Data entries:
◆ ◆ ◆ ◆ ◆ ◆ ◆

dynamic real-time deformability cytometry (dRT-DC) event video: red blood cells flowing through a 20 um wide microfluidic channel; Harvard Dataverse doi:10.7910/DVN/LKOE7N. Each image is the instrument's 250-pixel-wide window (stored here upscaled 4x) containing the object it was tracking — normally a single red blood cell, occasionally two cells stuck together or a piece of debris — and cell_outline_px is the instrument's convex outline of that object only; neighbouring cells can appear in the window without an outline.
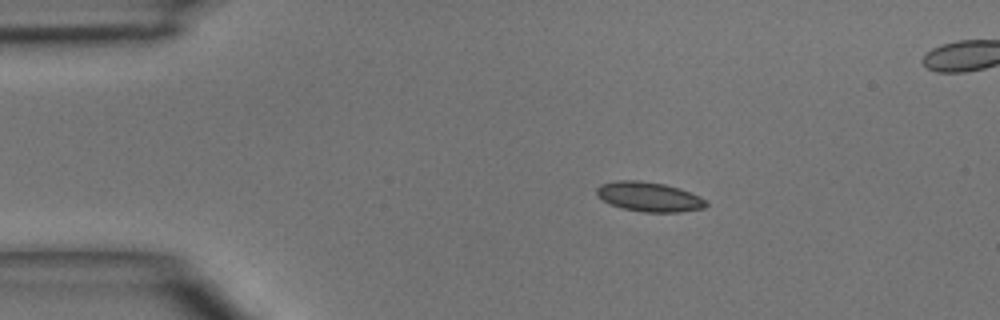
{"species": "common noctule bat (a hibernating species)", "species_latin": "Nyctalus noctula", "temperature_condition": "room temperature", "stored_images_in_passage": 3, "camera_frame_rate_fps": 3000, "um_per_image_px": 0.085, "animal": {"sex": "male", "body_mass_g": 15.6}, "frame": {"image": 1, "passage_image": 1, "time_ms": 0.0, "image_size_px": [1000, 320], "cell_outline_px": [[708, 204], [704, 208], [680, 212], [644, 212], [624, 208], [612, 204], [596, 196], [596, 188], [600, 184], [616, 180], [640, 180], [664, 184], [680, 188], [700, 196]], "centroid_in_image_um": [55.16, 16.71], "position_along_channel_um": 29.8, "area_um2": 18.84}}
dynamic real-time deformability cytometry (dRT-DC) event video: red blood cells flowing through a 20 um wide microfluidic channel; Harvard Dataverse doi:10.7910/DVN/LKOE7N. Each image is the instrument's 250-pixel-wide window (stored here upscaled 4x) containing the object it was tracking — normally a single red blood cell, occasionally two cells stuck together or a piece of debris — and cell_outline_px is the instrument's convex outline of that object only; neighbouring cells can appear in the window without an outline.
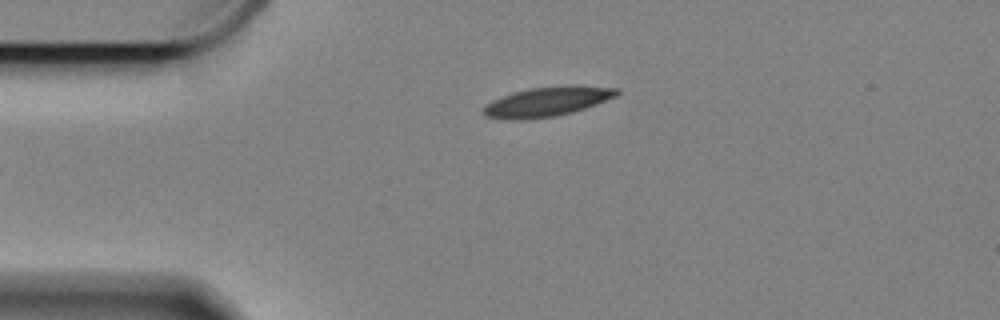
{"species": "Egyptian fruit bat (a non-hibernating species)", "species_latin": "Rousettus aegyptiacus", "temperature_condition": "cold", "stored_images_in_passage": 42, "camera_frame_rate_fps": 3000, "um_per_image_px": 0.085, "animal": {"sex": "female"}, "frame": {"image": 1, "passage_image": 1, "time_ms": 0.0, "image_size_px": [1000, 320], "cell_outline_px": [[620, 92], [616, 96], [596, 104], [572, 112], [556, 116], [528, 120], [508, 120], [484, 116], [480, 112], [480, 108], [492, 100], [512, 92], [528, 88], [568, 84], [576, 84], [620, 88]], "centroid_in_image_um": [46.47, 8.63], "position_along_channel_um": 38.5, "area_um2": 23.7}}
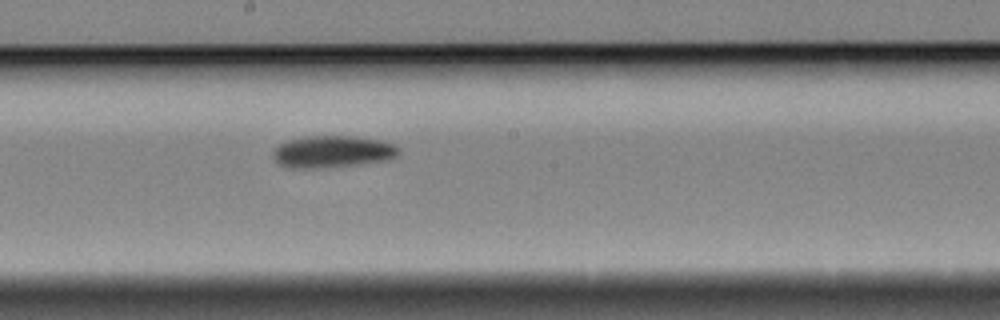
{"frame": {"image": 2, "passage_image": 20, "time_ms": 6.333, "image_size_px": [1000, 320], "cell_outline_px": [[400, 152], [392, 160], [360, 164], [312, 168], [292, 168], [280, 164], [272, 156], [272, 152], [280, 144], [288, 140], [304, 136], [352, 136], [380, 140], [392, 144], [400, 148]], "centroid_in_image_um": [28.29, 12.89], "position_along_channel_um": 219.9, "area_um2": 23.41}}
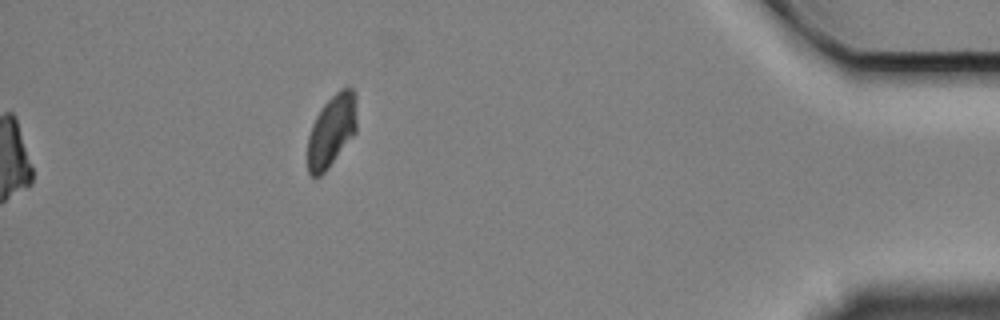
{"frame": {"image": 3, "passage_image": 42, "time_ms": 13.667, "image_size_px": [1000, 320], "cell_outline_px": [[356, 132], [328, 168], [320, 176], [312, 176], [308, 172], [308, 136], [312, 124], [320, 108], [340, 88], [352, 88], [356, 96]], "centroid_in_image_um": [28.19, 11.1], "position_along_channel_um": 407.0, "area_um2": 20.58}, "authors_computed_cell_mechanics": {"area_um2": 23.0333, "velocity_mm_per_s": 3.2767, "shape_relaxation_time_tau1_ms": 7.0638, "shape_relaxation_time_tau2_ms": null, "deformation_change_tau1": 0.1399, "deformation_change_tau2": null}}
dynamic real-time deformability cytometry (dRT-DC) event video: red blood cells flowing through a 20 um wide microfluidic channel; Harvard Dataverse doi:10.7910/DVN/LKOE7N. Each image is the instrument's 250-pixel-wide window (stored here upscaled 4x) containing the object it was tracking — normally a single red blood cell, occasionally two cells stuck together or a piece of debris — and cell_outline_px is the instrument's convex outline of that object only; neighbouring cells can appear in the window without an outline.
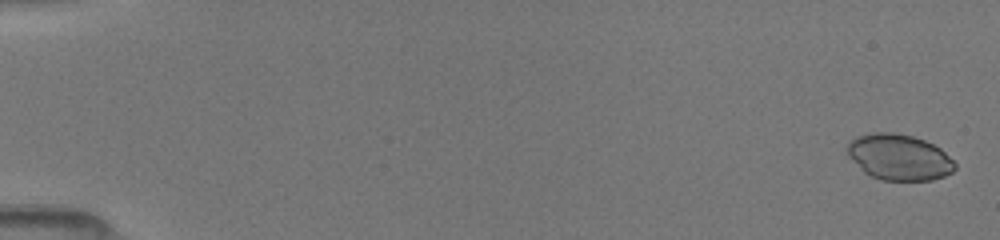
{"species": "common noctule bat (a hibernating species)", "species_latin": "Nyctalus noctula", "temperature_condition": "room temperature", "stored_images_in_passage": 13, "camera_frame_rate_fps": 3000, "um_per_image_px": 0.085, "animal": {"sex": "female", "body_mass_g": 19.5, "forearm_length_mm": 54.1}, "frame": {"image": 1, "passage_image": 2, "time_ms": 0.333, "image_size_px": [1000, 240], "cell_outline_px": [[956, 168], [952, 172], [944, 176], [932, 180], [880, 180], [864, 172], [848, 156], [848, 144], [856, 136], [872, 132], [896, 132], [912, 136], [924, 140], [940, 148], [956, 164]], "centroid_in_image_um": [76.42, 13.36], "position_along_channel_um": 8.6, "area_um2": 28.73}}
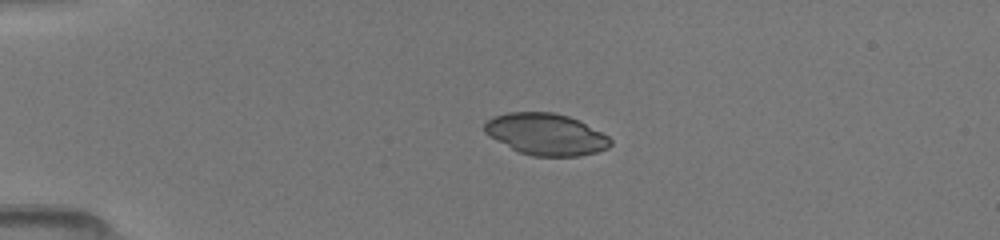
{"frame": {"image": 2, "passage_image": 10, "time_ms": 4.0, "image_size_px": [1000, 240], "cell_outline_px": [[612, 144], [608, 148], [596, 152], [580, 156], [532, 156], [520, 152], [488, 136], [484, 132], [484, 124], [492, 116], [508, 112], [552, 112], [568, 116], [580, 120], [608, 136], [612, 140]], "centroid_in_image_um": [46.41, 11.41], "position_along_channel_um": 38.6, "area_um2": 30.63}}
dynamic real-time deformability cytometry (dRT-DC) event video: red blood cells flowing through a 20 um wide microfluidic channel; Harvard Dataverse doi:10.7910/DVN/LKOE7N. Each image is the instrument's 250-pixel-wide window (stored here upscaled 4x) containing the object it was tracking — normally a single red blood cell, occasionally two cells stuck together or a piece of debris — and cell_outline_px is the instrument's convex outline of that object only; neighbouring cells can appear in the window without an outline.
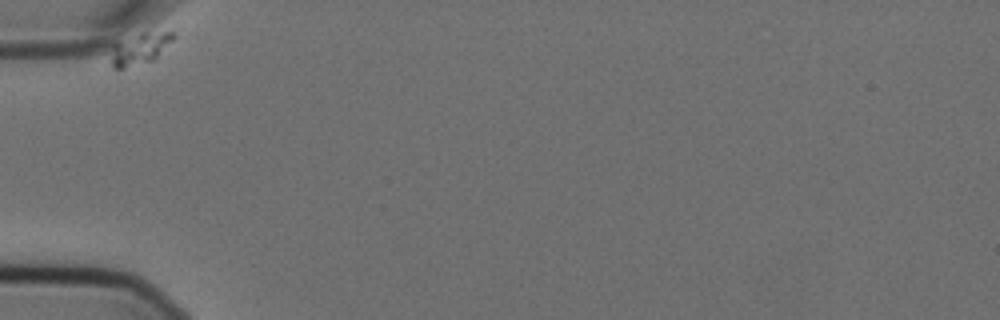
{"species": "Egyptian fruit bat (a non-hibernating species)", "species_latin": "Rousettus aegyptiacus", "temperature_condition": "cold", "stored_images_in_passage": 11, "camera_frame_rate_fps": 3000, "um_per_image_px": 0.085, "animal": {"sex": "female"}, "frame": {"image": 1, "passage_image": 1, "time_ms": 0.0, "image_size_px": [1000, 320], "cell_outline_px": [[176, 36], [152, 60], [124, 68], [112, 68], [112, 44], [116, 40], [144, 32], [176, 32]], "centroid_in_image_um": [11.84, 4.1], "position_along_channel_um": 73.2, "area_um2": 11.27}}
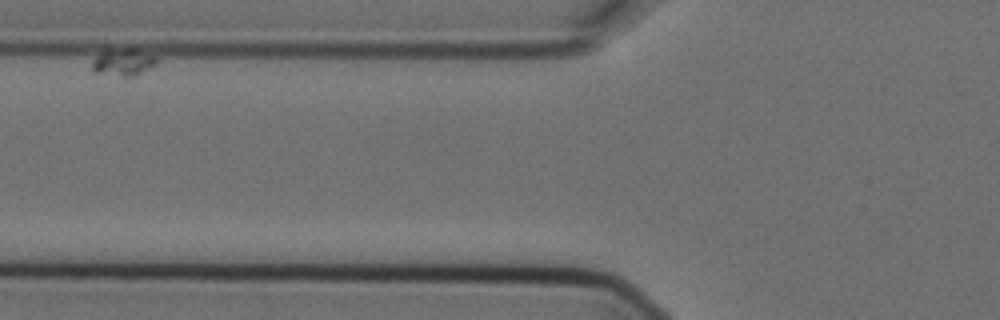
{"frame": {"image": 2, "passage_image": 3, "time_ms": 0.667, "image_size_px": [1000, 320], "cell_outline_px": [[156, 64], [136, 76], [120, 76], [96, 72], [92, 68], [92, 60], [96, 56], [108, 48], [132, 48], [156, 56]], "centroid_in_image_um": [10.46, 5.27], "position_along_channel_um": 115.3, "area_um2": 10.23}}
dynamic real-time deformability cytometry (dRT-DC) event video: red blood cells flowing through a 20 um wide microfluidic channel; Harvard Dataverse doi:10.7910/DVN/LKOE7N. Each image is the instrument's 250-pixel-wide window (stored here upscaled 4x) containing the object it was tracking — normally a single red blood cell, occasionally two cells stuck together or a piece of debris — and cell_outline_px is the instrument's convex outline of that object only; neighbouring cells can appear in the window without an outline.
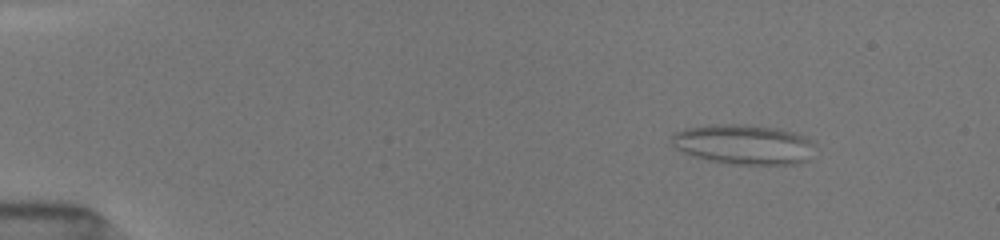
{"species": "common noctule bat (a hibernating species)", "species_latin": "Nyctalus noctula", "temperature_condition": "room temperature", "stored_images_in_passage": 25, "camera_frame_rate_fps": 3000, "um_per_image_px": 0.085, "animal": {"sex": "female", "body_mass_g": 19.5, "forearm_length_mm": 54.1}, "frame": {"image": 1, "passage_image": 3, "time_ms": 1.0, "image_size_px": [1000, 240], "cell_outline_px": [[812, 140], [808, 160], [796, 164], [732, 164], [708, 160], [692, 156], [676, 148], [672, 144], [672, 136], [676, 132], [684, 128], [708, 124], [744, 124], [776, 128], [792, 132], [804, 136]], "centroid_in_image_um": [63.15, 12.26], "position_along_channel_um": 21.8, "area_um2": 33.12}}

◆ ◆ ◆ ◆ ◆ ◆ ◆

**Task goal**
Pictures stay out; reproduce every line of the records exactly.

**Task result**
dynamic real-time deformability cytometry (dRT-DC) event video: red blood cells flowing through a 20 um wide microfluidic channel; Harvard Dataverse doi:10.7910/DVN/LKOE7N. Each image is the instrument's 250-pixel-wide window (stored here upscaled 4x) containing the object it was tracking — normally a single red blood cell, occasionally two cells stuck together or a piece of debris — and cell_outline_px is the instrument's convex outline of that object only; neighbouring cells can appear in the window without an outline.
{"species": "common noctule bat (a hibernating species)", "species_latin": "Nyctalus noctula", "temperature_condition": "room temperature", "stored_images_in_passage": 3, "camera_frame_rate_fps": 3000, "um_per_image_px": 0.085, "animal": {"sex": "male", "body_mass_g": 15.6}, "frame": {"image": 1, "passage_image": 1, "time_ms": 0.0, "image_size_px": [1000, 320], "cell_outline_px": [[708, 204], [704, 208], [680, 212], [644, 212], [624, 208], [612, 204], [596, 196], [596, 188], [600, 184], [616, 180], [640, 180], [664, 184], [680, 188], [700, 196]], "centroid_in_image_um": [55.16, 16.71], "position_along_channel_um": 29.8, "area_um2": 18.84}}
dynamic real-time deformability cytometry (dRT-DC) event video: red blood cells flowing through a 20 um wide microfluidic channel; Harvard Dataverse doi:10.7910/DVN/LKOE7N. Each image is the instrument's 250-pixel-wide window (stored here upscaled 4x) containing the object it was tracking — normally a single red blood cell, occasionally two cells stuck together or a piece of debris — and cell_outline_px is the instrument's convex outline of that object only; neighbouring cells can appear in the window without an outline.
{"species": "Egyptian fruit bat (a non-hibernating species)", "species_latin": "Rousettus aegyptiacus", "temperature_condition": "cold", "stored_images_in_passage": 42, "camera_frame_rate_fps": 3000, "um_per_image_px": 0.085, "animal": {"sex": "female"}, "frame": {"image": 1, "passage_image": 1, "time_ms": 0.0, "image_size_px": [1000, 320], "cell_outline_px": [[620, 92], [616, 96], [596, 104], [572, 112], [556, 116], [528, 120], [508, 120], [484, 116], [480, 112], [480, 108], [492, 100], [512, 92], [528, 88], [568, 84], [576, 84], [620, 88]], "centroid_in_image_um": [46.47, 8.63], "position_along_channel_um": 38.5, "area_um2": 23.7}}
{"frame": {"image": 2, "passage_image": 20, "time_ms": 6.333, "image_size_px": [1000, 320], "cell_outline_px": [[400, 152], [392, 160], [360, 164], [312, 168], [292, 168], [280, 164], [272, 156], [272, 152], [280, 144], [288, 140], [304, 136], [352, 136], [380, 140], [392, 144], [400, 148]], "centroid_in_image_um": [28.29, 12.89], "position_along_channel_um": 219.9, "area_um2": 23.41}}
{"frame": {"image": 3, "passage_image": 42, "time_ms": 13.667, "image_size_px": [1000, 320], "cell_outline_px": [[356, 132], [328, 168], [320, 176], [312, 176], [308, 172], [308, 136], [312, 124], [320, 108], [340, 88], [352, 88], [356, 96]], "centroid_in_image_um": [28.19, 11.1], "position_along_channel_um": 407.0, "area_um2": 20.58}, "authors_computed_cell_mechanics": {"area_um2": 23.0333, "velocity_mm_per_s": 3.2767, "shape_relaxation_time_tau1_ms": 7.0638, "shape_relaxation_time_tau2_ms": null, "deformation_change_tau1": 0.1399, "deformation_change_tau2": null}}
dynamic real-time deformability cytometry (dRT-DC) event video: red blood cells flowing through a 20 um wide microfluidic channel; Harvard Dataverse doi:10.7910/DVN/LKOE7N. Each image is the instrument's 250-pixel-wide window (stored here upscaled 4x) containing the object it was tracking — normally a single red blood cell, occasionally two cells stuck together or a piece of debris — and cell_outline_px is the instrument's convex outline of that object only; neighbouring cells can appear in the window without an outline.
{"species": "common noctule bat (a hibernating species)", "species_latin": "Nyctalus noctula", "temperature_condition": "room temperature", "stored_images_in_passage": 13, "camera_frame_rate_fps": 3000, "um_per_image_px": 0.085, "animal": {"sex": "female", "body_mass_g": 19.5, "forearm_length_mm": 54.1}, "frame": {"image": 1, "passage_image": 2, "time_ms": 0.333, "image_size_px": [1000, 240], "cell_outline_px": [[956, 168], [952, 172], [944, 176], [932, 180], [880, 180], [864, 172], [848, 156], [848, 144], [856, 136], [872, 132], [896, 132], [912, 136], [924, 140], [940, 148], [956, 164]], "centroid_in_image_um": [76.42, 13.36], "position_along_channel_um": 8.6, "area_um2": 28.73}}
{"frame": {"image": 2, "passage_image": 10, "time_ms": 4.0, "image_size_px": [1000, 240], "cell_outline_px": [[612, 144], [608, 148], [596, 152], [580, 156], [532, 156], [520, 152], [488, 136], [484, 132], [484, 124], [492, 116], [508, 112], [552, 112], [568, 116], [580, 120], [608, 136], [612, 140]], "centroid_in_image_um": [46.41, 11.41], "position_along_channel_um": 38.6, "area_um2": 30.63}}
dynamic real-time deformability cytometry (dRT-DC) event video: red blood cells flowing through a 20 um wide microfluidic channel; Harvard Dataverse doi:10.7910/DVN/LKOE7N. Each image is the instrument's 250-pixel-wide window (stored here upscaled 4x) containing the object it was tracking — normally a single red blood cell, occasionally two cells stuck together or a piece of debris — and cell_outline_px is the instrument's convex outline of that object only; neighbouring cells can appear in the window without an outline.
{"species": "Egyptian fruit bat (a non-hibernating species)", "species_latin": "Rousettus aegyptiacus", "temperature_condition": "cold", "stored_images_in_passage": 11, "camera_frame_rate_fps": 3000, "um_per_image_px": 0.085, "animal": {"sex": "female"}, "frame": {"image": 1, "passage_image": 1, "time_ms": 0.0, "image_size_px": [1000, 320], "cell_outline_px": [[176, 36], [152, 60], [124, 68], [112, 68], [112, 44], [116, 40], [144, 32], [176, 32]], "centroid_in_image_um": [11.84, 4.1], "position_along_channel_um": 73.2, "area_um2": 11.27}}
{"frame": {"image": 2, "passage_image": 3, "time_ms": 0.667, "image_size_px": [1000, 320], "cell_outline_px": [[156, 64], [136, 76], [120, 76], [96, 72], [92, 68], [92, 60], [96, 56], [108, 48], [132, 48], [156, 56]], "centroid_in_image_um": [10.46, 5.27], "position_along_channel_um": 115.3, "area_um2": 10.23}}
dynamic real-time deformability cytometry (dRT-DC) event video: red blood cells flowing through a 20 um wide microfluidic channel; Harvard Dataverse doi:10.7910/DVN/LKOE7N. Each image is the instrument's 250-pixel-wide window (stored here upscaled 4x) containing the object it was tracking — normally a single red blood cell, occasionally two cells stuck together or a piece of debris — and cell_outline_px is the instrument's convex outline of that object only; neighbouring cells can appear in the window without an outline.
{"species": "common noctule bat (a hibernating species)", "species_latin": "Nyctalus noctula", "temperature_condition": "room temperature", "stored_images_in_passage": 25, "camera_frame_rate_fps": 3000, "um_per_image_px": 0.085, "animal": {"sex": "female", "body_mass_g": 19.5, "forearm_length_mm": 54.1}, "frame": {"image": 1, "passage_image": 3, "time_ms": 1.0, "image_size_px": [1000, 240], "cell_outline_px": [[812, 140], [808, 160], [796, 164], [732, 164], [708, 160], [692, 156], [676, 148], [672, 144], [672, 136], [676, 132], [684, 128], [708, 124], [744, 124], [776, 128], [792, 132], [804, 136]], "centroid_in_image_um": [63.15, 12.26], "position_along_channel_um": 21.8, "area_um2": 33.12}}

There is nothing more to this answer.